Giorno dopo giorno
Un cineasta del calibro di Tsai Ming-liang, si sa, è praticamente sinonimo di garanzia. E tra i film in concorso alla 70° edizione del Festival di Berlino si distingue nettamente tra gli altri concorrenti con Days, la sua ultima fatica. Ancora una volta, dunque, il regista è riuscito a coinvolgere, a emozionare, e a rapire letteralmente lo spettatore con una struggente storia che racconta di due solitudini all’interno di una grande metropoli come Bangkok, le quali riescono a trovare conforto soltanto per poche ore durante la notte.
È questa, dunque, la storia di Kang – il quale vive da solo in un piccolo appartamento e trascorre le sue giornate a cucinare o a osservare la pioggia attraverso le finestre – e di Non – sofferente a causa di strani dolori in tutto il suo corpo. In Days (titolo originale Rizi), dunque, ci è dato da osservare i due protagonisti nell’arco di ventiquattro ore, per una quotidianità che sembra sempre ripetersi all’infinito.
Tsai Ming-liang, dal canto suo, mette in scena le loro storie regalandoci lunghi piani sequenza e lasciando che noi stessi possiamo entrare a far parte del loro mondo. Non c’è bisogno di parole, in Days. Le immagini, potenti, vere e bellissime come capita spesso di vedere nel cinema di Tsai Ming-liang, parlano da sé. E in questo suo ultimo lavoro, possiamo notare come la sua caratteristica cifra stilistica venga ulteriormente portata all’estremo. Non sono passati molti anni dalla realizzazione dell’ottimo Stray Dogs – presentato in concorso alla Mostra del Cinema di Venezia nel 2013 – così come ancor meno è passato dalla presentazione dell’intimo Afternoon (2015), in cui il regista ha avuto modo di intrattenere una lunga conversazione con Lee Kang-Sheng – suo attore feticcio, presente anche in Days. Eppure, in questo ultimo lungometraggio, vediamo uno Tsai Ming-liang possibilmente ancora più estremo, che ha lasciato al potere delle immagini tutto lo spazio possibile. Non è un caso, dunque, che – come una stessa didascalia ha spiegato in apertura del lavoro – per una distribuzione internazionale di Days non è stato effettuato alcun lavoro di sottotitolaggio. Tutto parla da sé. E si fa pregno di profondi significati, in cui è la solitudine dell’essere umano a contrastare fortemente con la vita frenetica di una città come Bangkok.

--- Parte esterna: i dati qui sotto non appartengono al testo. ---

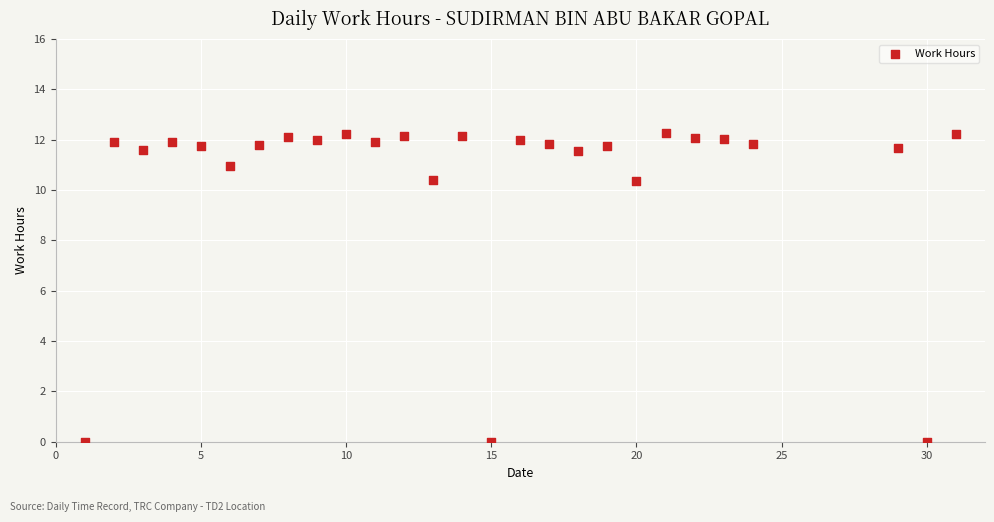

What is the range of X values (max minus min)?

30.0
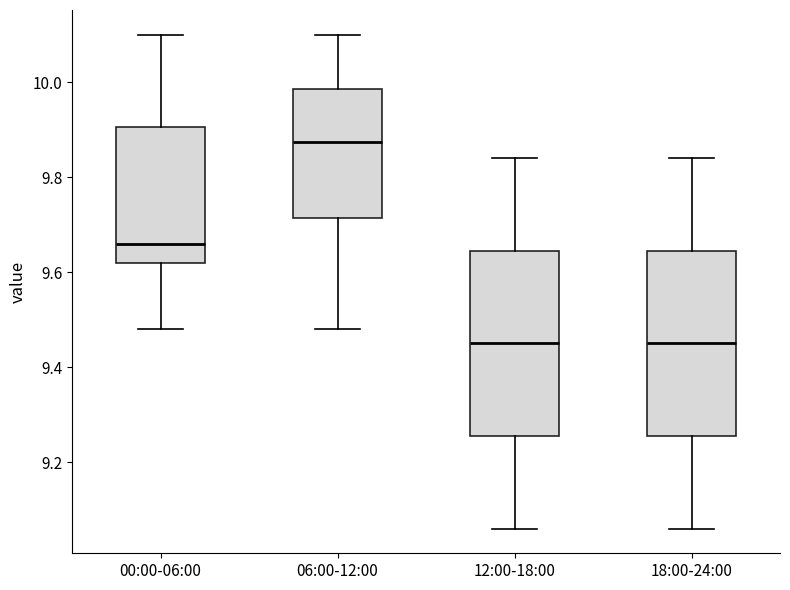

Which box's median line is the highest?

06:00-12:00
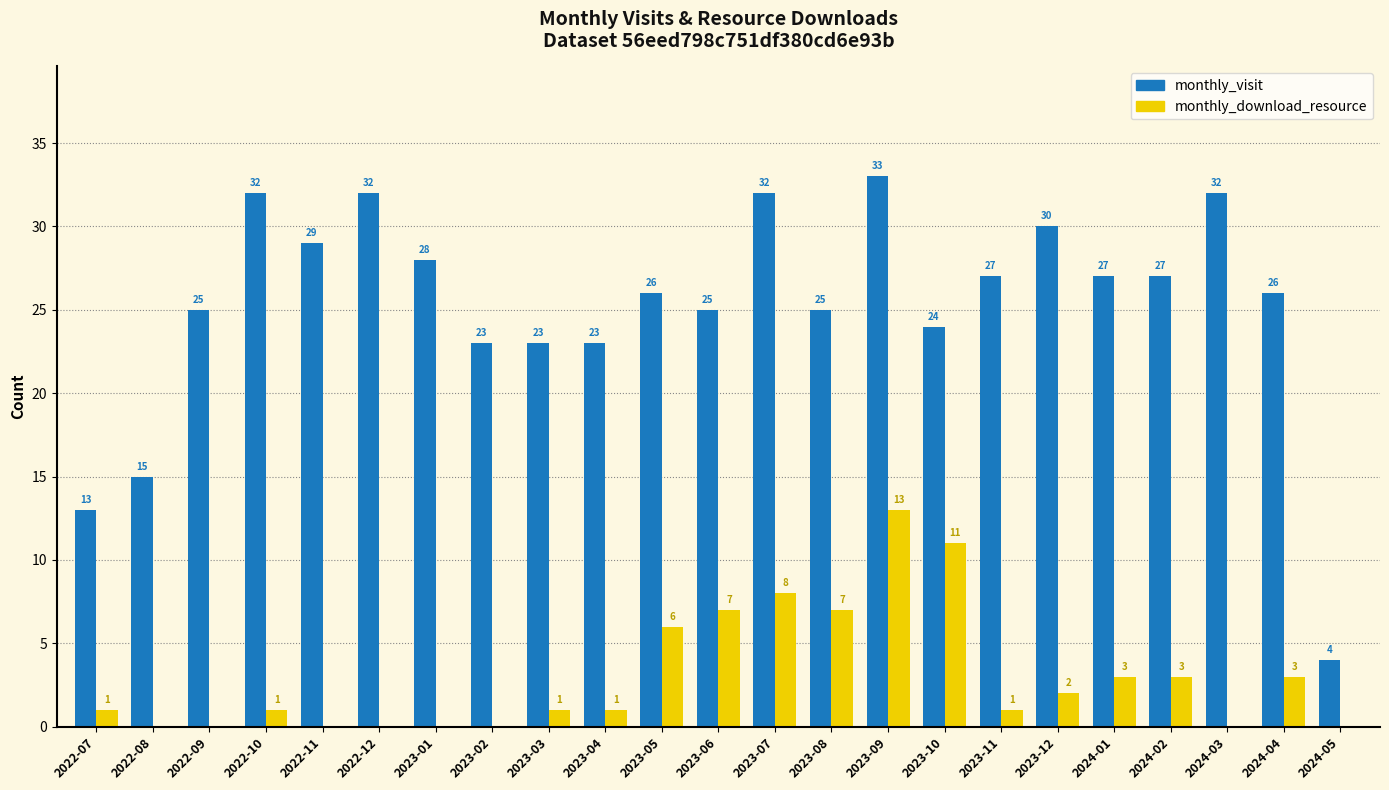

Is it true that monthly_visit equals 33 at 2023-10?

False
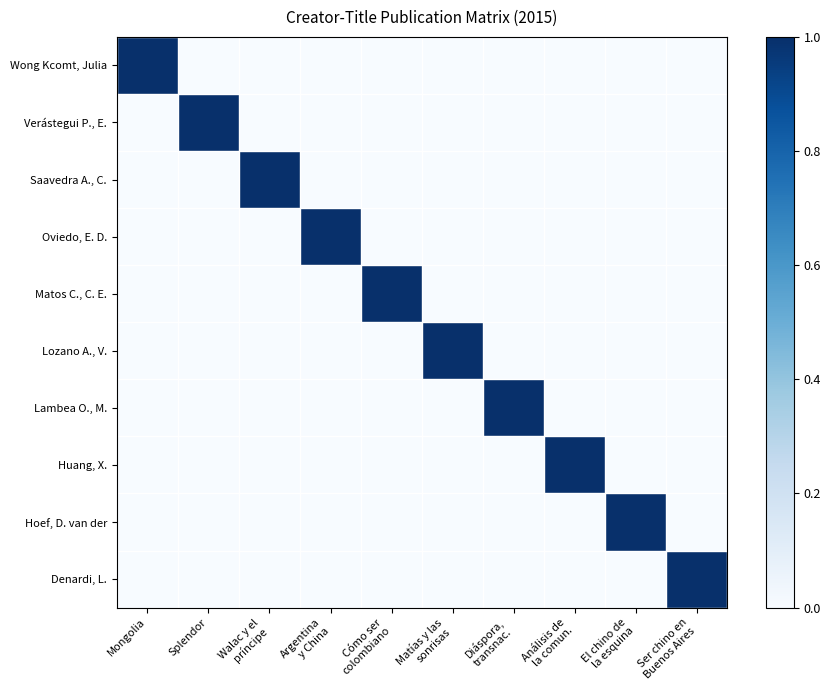

At how many categories does at least one series exceed 0?

10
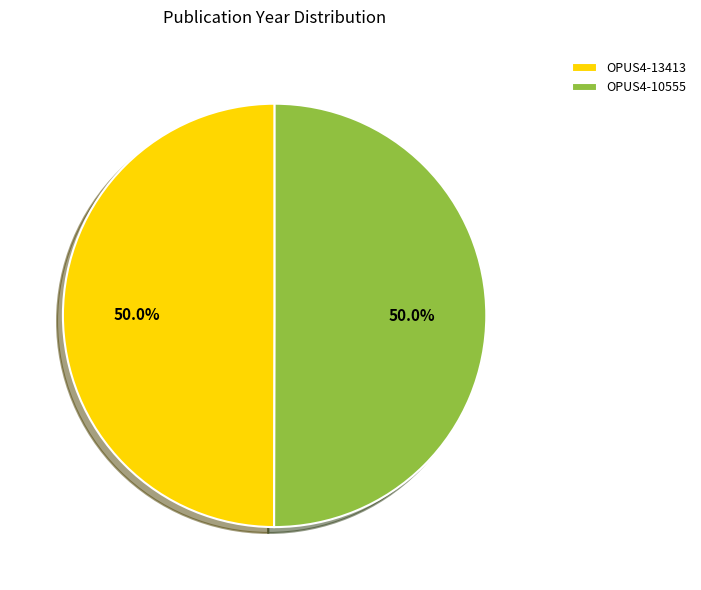

Combined, do OPUS4-10555 and OPUS4-13413 account for over 50%?

Yes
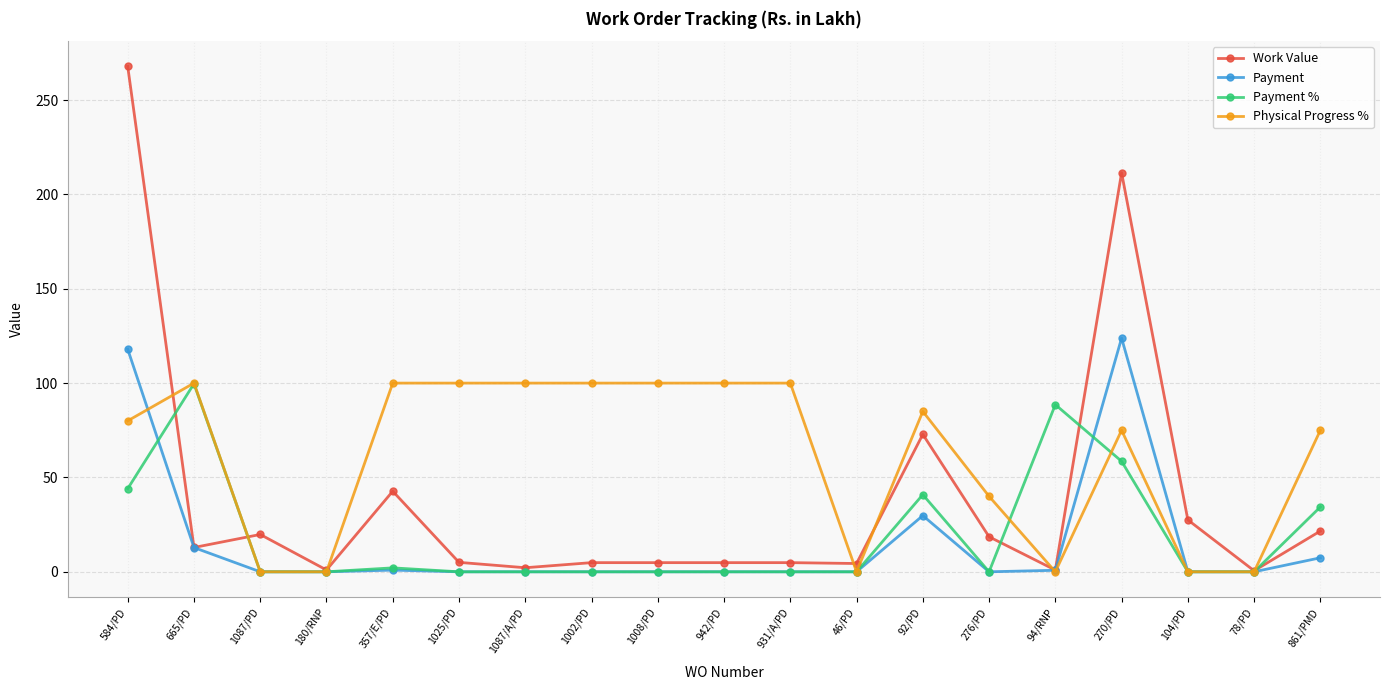

How many categories are shown in the chart?

19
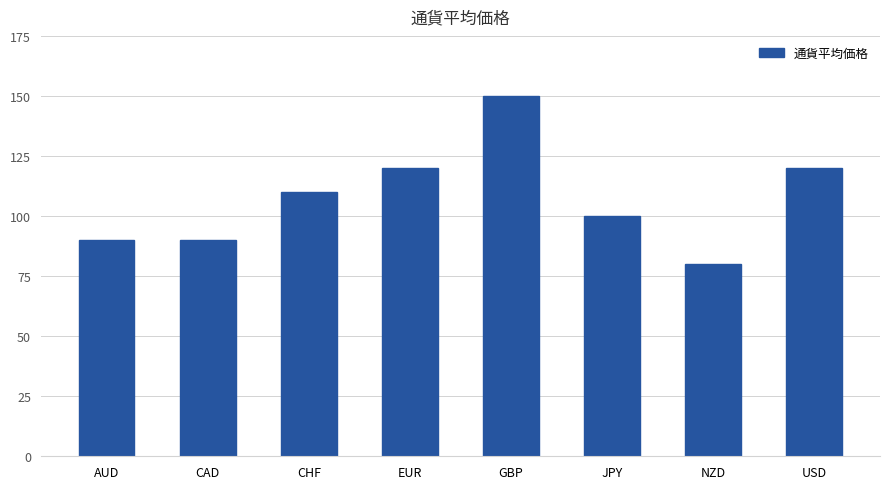

What is the difference between the values at JPY and CHF?

10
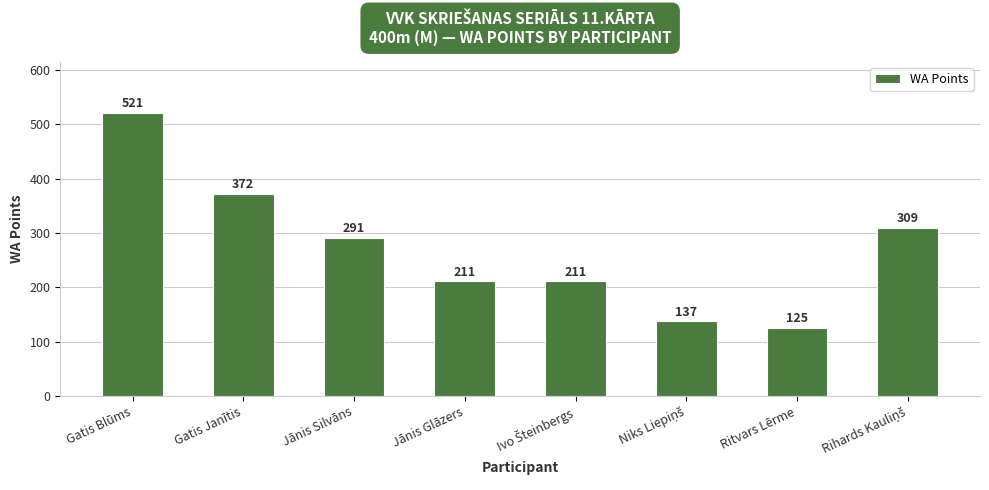

What is the difference between the second highest and second lowest values?

235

Tale importante e significativo contrasto viene, dunque, ben realizzato con l’audio in presa diretta. Ed ecco che al silenzio assordante degli appartamenti dei protagonisti si contrappone immediatamente il caos delle strade. E il rumore della pioggia che si sente attraverso i vetri delle finestre chiuse – così come quello dell’acqua che scorre nel momento in cui Kang è intento a lavare gli alimenti – si fa, dunque, perfetto simbolo del tempo che scorre, del ripetersi della quotidianità, per infiniti giorni che ci sembrano tutti uguali l’uno all’altro.
La macchina da presa di Tsai Ming-liang, dal canto suo, come sempre si conferma maestra nell’entrare nell’intimo dei personaggi, portandoci fino a un crescendo finale tanto straziante quanto bello in modo quasi annichilente. Segno che, in questo Days, il regista non solo ha avuto modo di confermare ancora una volta il suo straordinario talento, ma che, facendosi sempre più estremo, ci appare, oggi come oggi, più maturo e completo che mai.